Бедствия людей оборачивались бедой и для животных. Было ужасно слышать отчаянные крики несчастной скотины, голодной, брошенной хозяевами на произвол судьбы. Повсюду летали попугаи и канарейки. Они легко позволяли себя поймать, и мы смогли спасти нескольких птиц и раздать друзьям.
Среди оставшихся в городе немногочисленных парижан была большая доля русских. Многие, чтобы обеспечить охрану своих жилищ, устраивались в покинутых каморках консьержей.
Трудно передать, как тревожно было в те дни. Всех томила мучительная неясность, будет или нет столица объявлена открытым городом.

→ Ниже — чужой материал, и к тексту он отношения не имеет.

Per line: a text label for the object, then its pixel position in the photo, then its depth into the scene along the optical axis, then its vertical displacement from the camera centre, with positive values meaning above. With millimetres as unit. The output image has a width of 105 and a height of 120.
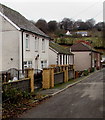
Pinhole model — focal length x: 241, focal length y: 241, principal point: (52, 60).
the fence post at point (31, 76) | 15383 -797
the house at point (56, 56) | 35094 +1125
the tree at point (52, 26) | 64975 +10413
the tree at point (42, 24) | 59894 +10206
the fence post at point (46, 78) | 18203 -1093
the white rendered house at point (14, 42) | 21062 +1908
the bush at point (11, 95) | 10602 -1421
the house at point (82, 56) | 53322 +1582
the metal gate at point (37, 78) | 16922 -1058
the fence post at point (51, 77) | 19283 -1079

14 июня немцы заняли Париж. Мы смотрели, как они въезжали в ворота Сен-Клу. Вокруг нас плакали люди, и у нас самих на глазах были слезы. За двадцать лет, прожитых нами во Франции, она стала нашей второй родиной.

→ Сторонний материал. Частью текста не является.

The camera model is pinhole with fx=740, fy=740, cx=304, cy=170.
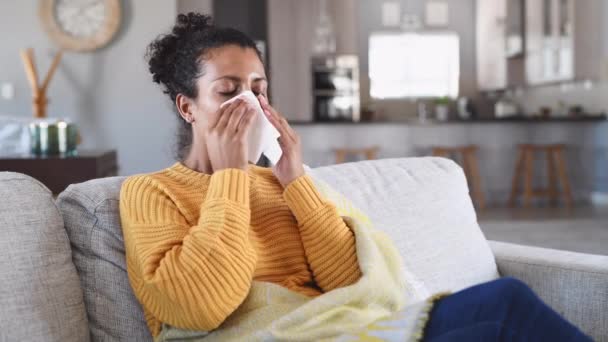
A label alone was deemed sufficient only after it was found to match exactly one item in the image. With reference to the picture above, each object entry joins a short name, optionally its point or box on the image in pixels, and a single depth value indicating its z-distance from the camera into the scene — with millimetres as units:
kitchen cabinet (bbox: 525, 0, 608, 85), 6816
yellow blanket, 1143
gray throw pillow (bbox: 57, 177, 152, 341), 1395
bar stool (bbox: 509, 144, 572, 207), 7068
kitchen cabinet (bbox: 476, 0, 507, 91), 9016
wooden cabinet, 3582
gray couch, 1287
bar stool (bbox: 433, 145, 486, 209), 7152
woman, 1085
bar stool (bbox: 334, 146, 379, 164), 7102
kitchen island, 7262
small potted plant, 9102
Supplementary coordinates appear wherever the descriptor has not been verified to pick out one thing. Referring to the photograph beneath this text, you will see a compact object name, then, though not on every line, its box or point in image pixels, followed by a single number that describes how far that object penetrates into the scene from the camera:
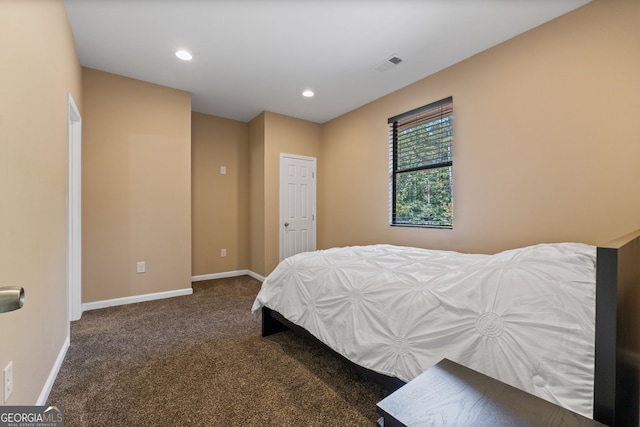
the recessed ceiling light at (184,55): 2.62
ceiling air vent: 2.69
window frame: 2.86
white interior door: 4.26
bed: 0.60
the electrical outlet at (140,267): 3.18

Сразу же после заключения перемирия оккупационные власти закрыли все русские заведения, и число безработных возросло еще больше. Эмигранты были вынуждены просить работу у единственного нанимателя – Германии, что не преминуло снискать к ним враждебность большинства французов.

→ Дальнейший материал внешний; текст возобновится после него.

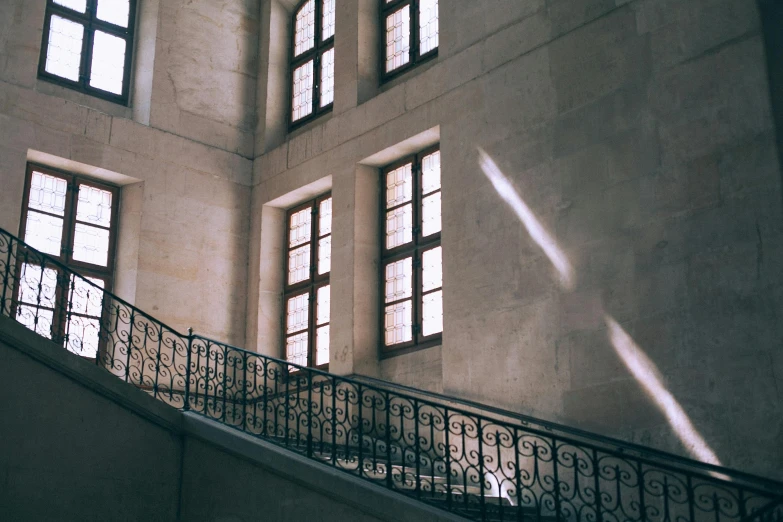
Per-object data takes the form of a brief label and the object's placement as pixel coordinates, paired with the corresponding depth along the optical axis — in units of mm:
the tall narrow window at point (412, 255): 11781
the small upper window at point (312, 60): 14258
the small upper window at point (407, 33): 12789
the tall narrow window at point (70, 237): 12367
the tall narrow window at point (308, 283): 13164
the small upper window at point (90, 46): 13281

Тем временем жизнь так или иначе устраивалась. Население, рассеянное на дорогах, понемногу вернулось в свои дома. Мы сделали то же самое, и к концу июля приехали в Сарсель. Вскоре нам нанесли визит немецкие офицеры. Сначала мы подумали, что они пришли арестовать нас. Но, напротив, они хотели убедиться, что мы ни в чем не нуждаемся! Когда они предложили нам бензин, уголь и пищу, мы поблагодарили и отклонили их предложение. Спустя некоторое время мы узнали истинные причины так удивившего нас внимания.
* * *
В разгар наших финансовых затруднений, опасаясь, что кредиторы завладеют «Перегриной», мы доверили жемчужину директору Вестминстерского банка, попросив запереть ее в его личном сейфе. Это породило непредвиденные осложнения, когда в августе 1940 года немцы установили контроль над сейфами, принадлежавшими английским подданным. Приглашенный администрацией Вестминстерского банка присутствовать при вскрытии сейфов, я считал, что без затруднений войду во владение своим достоянием. Но управляющий банка уверял меня, что это всецело зависит от немцев, последние же утверждали, что это зависит лишь от администрации. Поскольку каждый настаивал на своем, ситуация угрожала затянуться надолго. Боясь окончательно потерять жемчужину, я попросил встречи с комиссаром, которому была поручена проверка сейфов. Меня принял любезный и элегантный молодой человек, который, как только я изложил свое дело, заверил меня, что я с легкостью добьюсь положительных результатов. Он провел меня в маленький салон рядом с его бюро. Через несколько мгновений туда вошел немецкий офицер, сразу же вызвавший мою неприязнь своей подчеркнутой вежливостью, столь не вязавшейся с острым взглядом его кошачьих глаз.
– Мы хотим оказать вам любезность, – сказал он, – но если вам вернут вашу жемчужину, согласитесь ли вы в обмен на это оказать нам услугу. Мы очень хорошо знаем, что вы значите и что представляете собой. Если вы согласитесь стать нашим светским агентом, в ваше распоряжение будет предоставлен один из прекраснейших частных отелей Парижа. Вы поселитесь там с княгиней и будете устраивать праздники, для которых вам откроют неограниченный кредит, и куда будут приглашаться лица, на которых мы вам укажем.
На это удивительное предложение я ответил достойным образом, сразу же дав понять немцу, что он ошибся адресом:
– Ни моя жена, ни я ни под каким предлогом не согласимся играть подобную роль, – сказал я. – Мы скорее предпочтем тысячу раз потерять жемчужину, чем согласиться на такое.